(Beginning of Record excerpts)

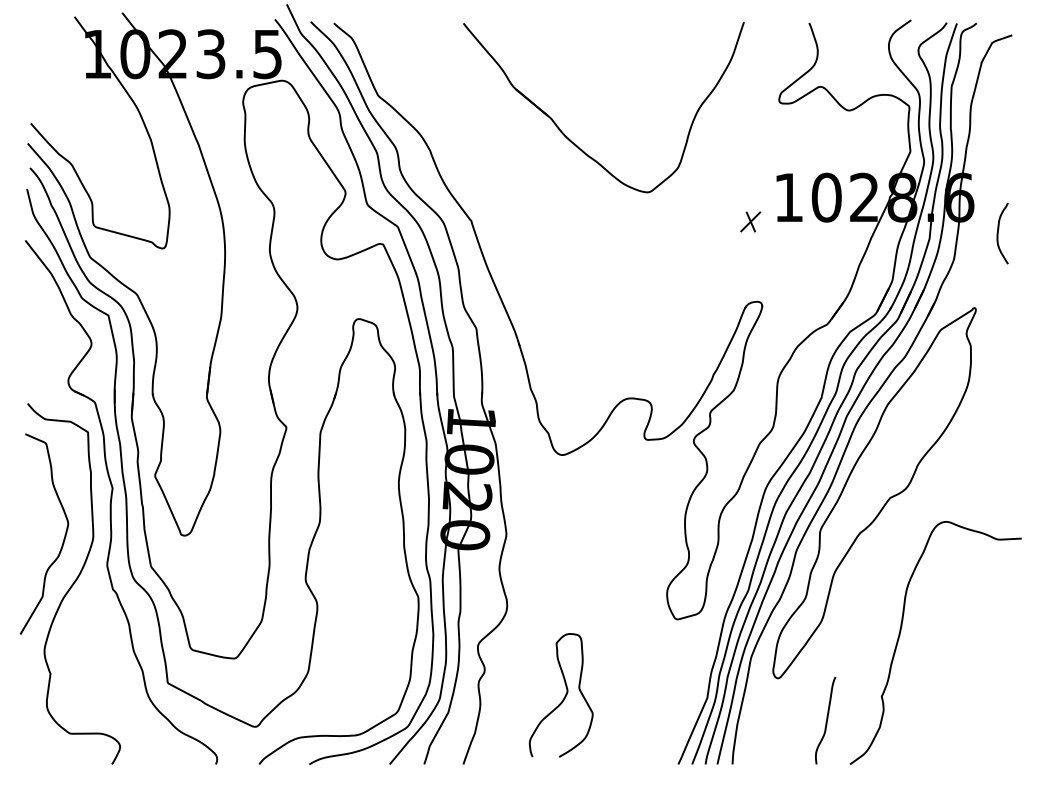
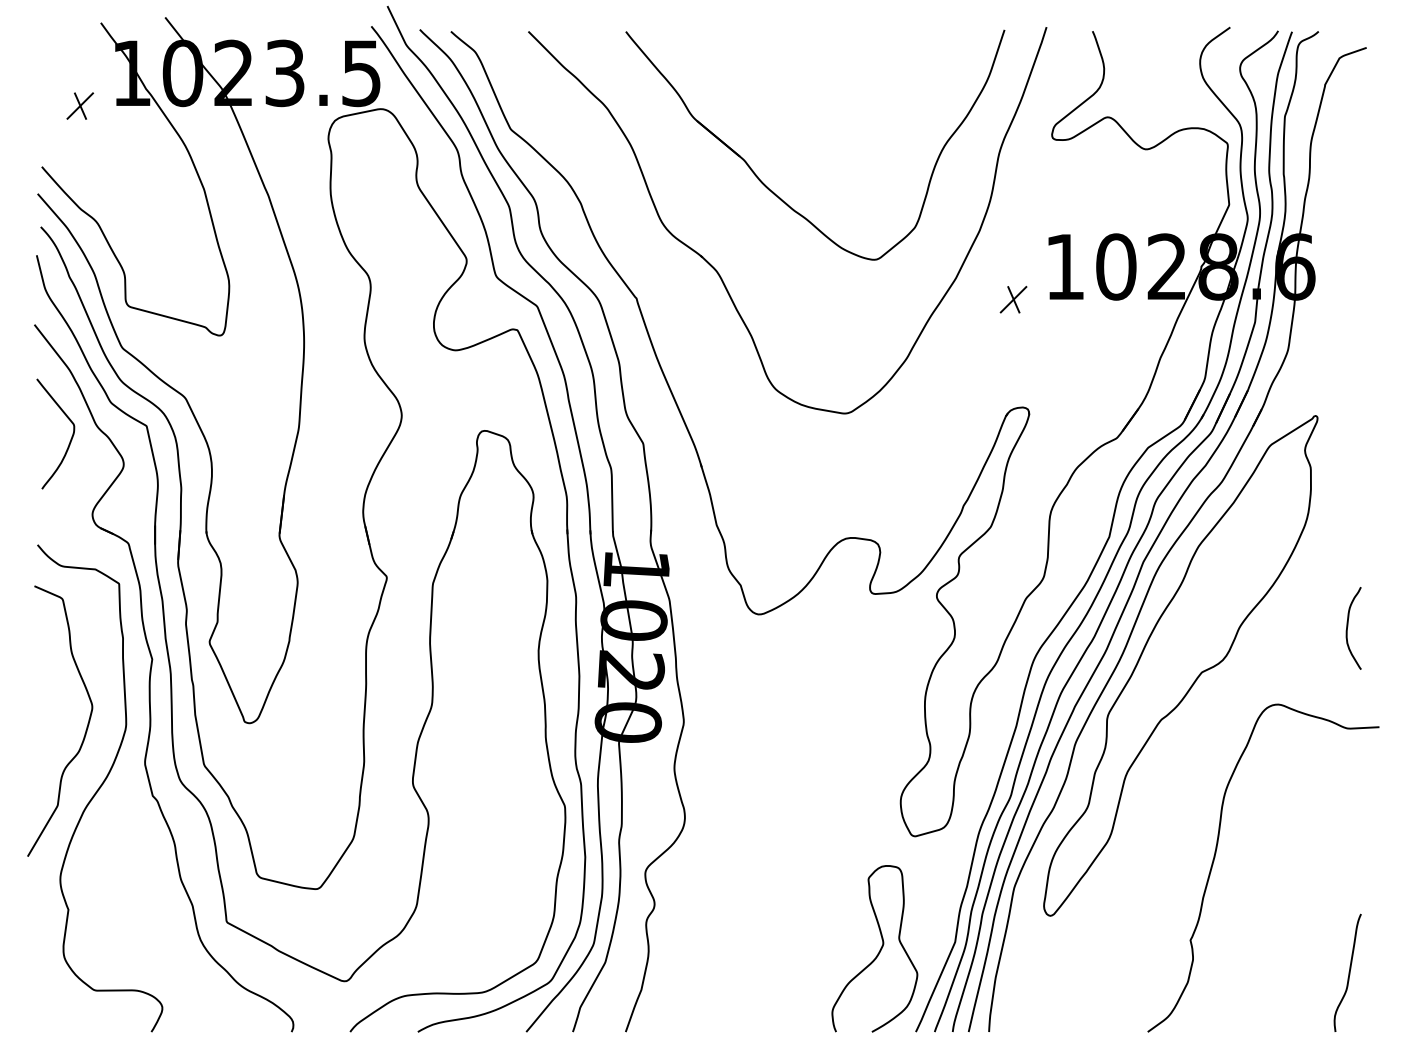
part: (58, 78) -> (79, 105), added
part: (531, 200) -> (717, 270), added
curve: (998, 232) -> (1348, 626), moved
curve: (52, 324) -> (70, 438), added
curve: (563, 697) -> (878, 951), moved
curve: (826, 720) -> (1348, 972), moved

(End of Record excerpts)
(Beginning of Record excerpts)

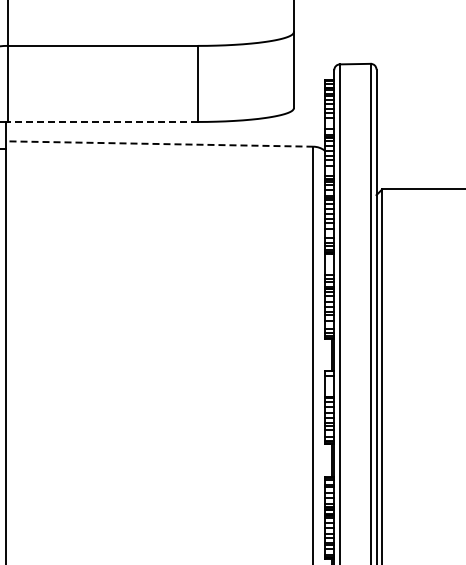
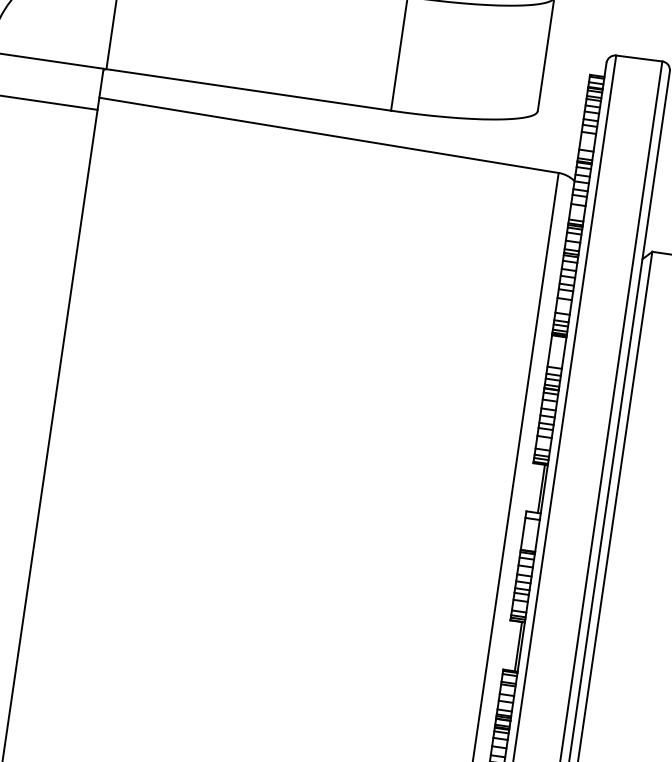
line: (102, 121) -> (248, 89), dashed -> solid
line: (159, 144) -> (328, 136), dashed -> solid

(End of Record excerpts)
(Beginning of Record excerpts)

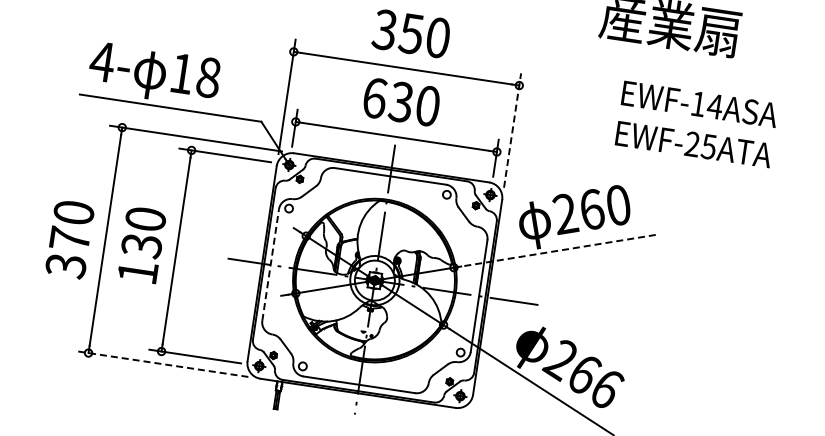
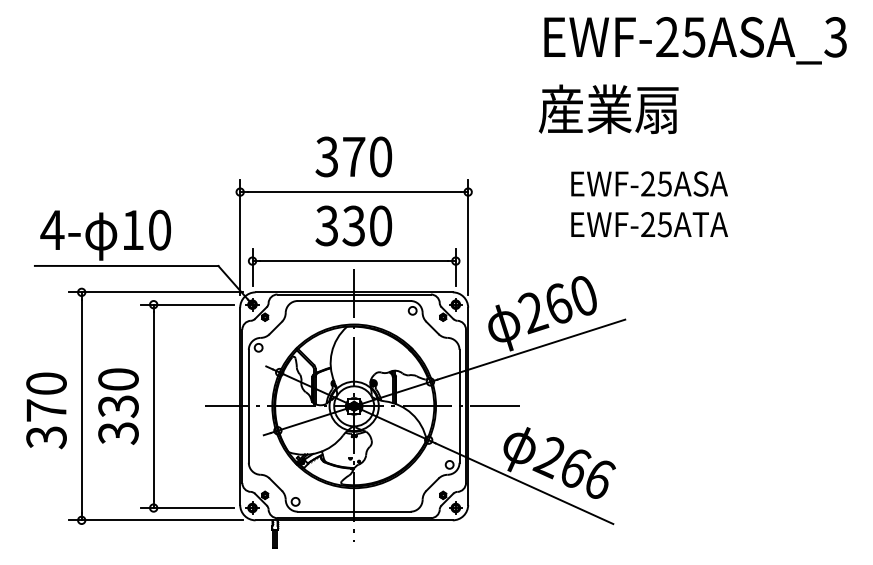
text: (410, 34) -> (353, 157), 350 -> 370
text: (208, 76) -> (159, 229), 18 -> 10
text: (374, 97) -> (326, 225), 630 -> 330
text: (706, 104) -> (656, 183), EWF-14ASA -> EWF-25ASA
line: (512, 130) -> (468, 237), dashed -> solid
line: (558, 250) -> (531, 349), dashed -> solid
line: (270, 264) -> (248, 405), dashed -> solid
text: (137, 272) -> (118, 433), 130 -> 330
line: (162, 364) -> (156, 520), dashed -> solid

(End of Record excerpts)

— Directions —
Above are some lines. Repeat exactly, and only, those from the line that has "line: (558, 250)" through the line that has "line: (162, 364)".

— Written answer —
line: (558, 250) -> (531, 349), dashed -> solid
line: (270, 264) -> (248, 405), dashed -> solid
text: (137, 272) -> (118, 433), 130 -> 330
line: (162, 364) -> (156, 520), dashed -> solid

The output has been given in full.